17.8.13

Kulibangbang

N. turned one this month. I will always be 40 years older than she. Makes it easy to remember how old I am, and hopefully the math will come easy to her since all she'll have to do is add 40 to however old she is. This year, one plus 40. Despite my own desire to keep the festivities small and underwhelming, we threw her a big ol' one-year-young soiree with a whimsical garden theme. While planning the celebration went against every grain in my body and I stressed about every detail, in the end, Grandma was happy.
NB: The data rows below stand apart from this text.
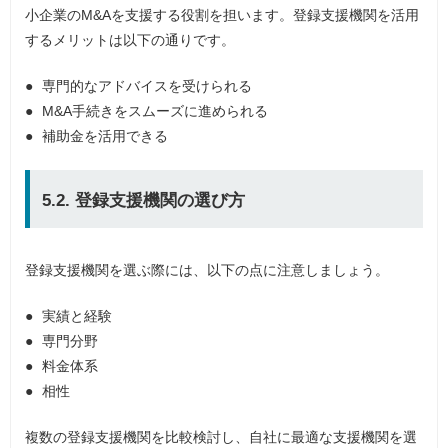
小企業のM&Aを支援する役割を担います。登録支援機関を活用
するメリットは以下の通りです。
専門的なアドバイスを受けられる
M&A手続きをスムーズに進められる
補助金を活用できる
5.2. 登録支援機関の選び方
登録支援機関を選ぶ際には、以下の点に注意しましょう。
実績と経験
専門分野
料金体系
相性
複数の登録支援機関を比較検討し、自社に最適な支援機関を選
And that's what matters most. 

Sometimes. 

Even though N. missed her afternoon nap and was exhausted from entertaining her 65 guests so much so that she vomitted when we arrived home and struggled to put her down that night. Even though the family pressure to have a grand party was so great that once it was finally over, my body physically collapsed, and I had to nurse a flare up of sinusitis for over a week.  
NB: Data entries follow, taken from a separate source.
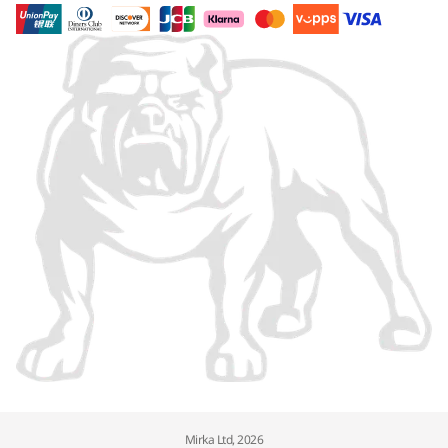
Mirka Ltd, 2026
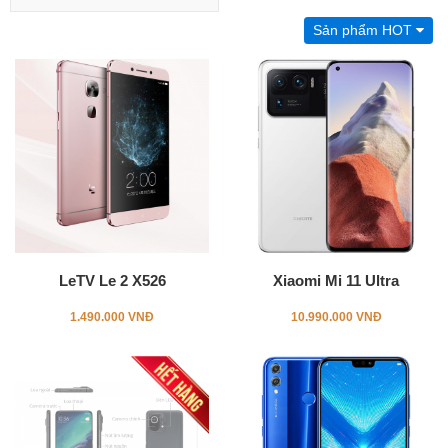
Sản phẩm HOT
LeTV Le 2 X526
Xiaomi Mi 11 Ultra
1.490.000 VNĐ
10.990.000 VNĐ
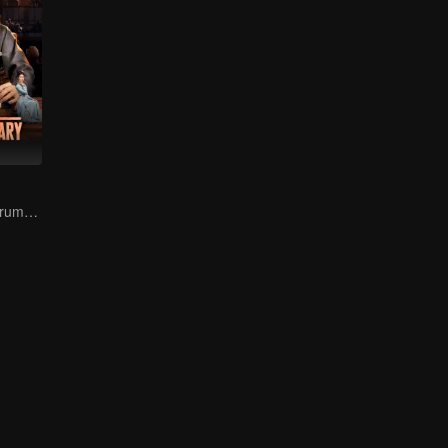
The Prodigal's Trump Card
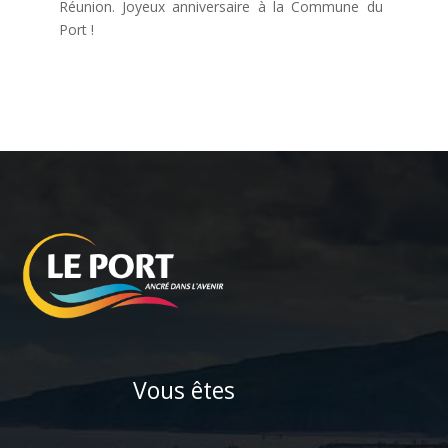
Réunion. Joyeux anniversaire à la Commune du
Port !
Vous êtes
Worth it? Not so sure, but thankful it's done. 


Until N. and I went for a morning swing today. Afterwards, we strolled around the lake. I stopped and noticed the most unusual and beautiful butterfly I'd ever seen -- a black beauty, apparently a pipevine swallowtail. N. and I crept upon it as it softly sat on a bush flitting from flower to flower. 

"Kulibangbang. Mariposa. Butterfly," I said to N. A real one. Not just what she sees among her books and teethers.

An older couple stopped to see what awed us. We shared the moment - in the company of Spirit. Deep within, I thought, it just might be a visit from Lolo (my dad). Five years since he died. 


And we now have a toddler. A year goes by so fast. 

This morning's reminder? Pause meaningfully, and make every moment count. Sublimity. 

3.8.13

Girlfriends

I haven't set foot in the city in a very long time (and actually don't miss it), and I'm thankful that my girlfriends who live there haven't outcasted me. Instead, they are agreeable to meeting halfway or even driving down to my locale.  

And our time together is still the same. While I'm still trying to get the hang of adult conversation while making sure N. isn't wreaking havoc in some corner of our home, my full glass of sangria waits patiently on the kitchen table.  The bottle's been calling me for a couple of weeks now, but I've been saving it for a special occasion -- getting together with my girlfriends. The ones who saw me through unrequited and confused twenty-something love, the ones who sat at the bar with me while I cried because of love jilted, the ones who have been my loves through my coming of age as I worked my ass off in the city for over a decade, and we griped over life & career challenges with the support of cocktails, dinners (French, Thai, Japanese, American diner, Indian, Malaysian etc.) & shared desserts. 

These are my girls. J. and L. I met them during my community arts/activism period, and we've been longtime friends since then. Our time together has included weeknight dinners catching up, mimosa brunches, and trips to Jillery, as well as our traditional birthday get togethers and treats. Whether it's a meal, a pair of new earrings, or new purse, I know J. and L. are my loves. Among the three of us, we've seen each other through -- my bruised tailbone having fallen six feet off while stepping on a loftbed bladder to relieve myself in a not-so-drunken state, more than a handful of boyfriends, two husbands and one serious woman partner, a new baby boy, a new baby girl, moves from Brooklyn and Queens to Manhattan, and just keeping sane through it all. 

To hear "how are you" from either of them is a most welcome beginning of a heartfelt conversation. And I am grateful for these women, J. and L., who are blessings in my life. To girlfriends!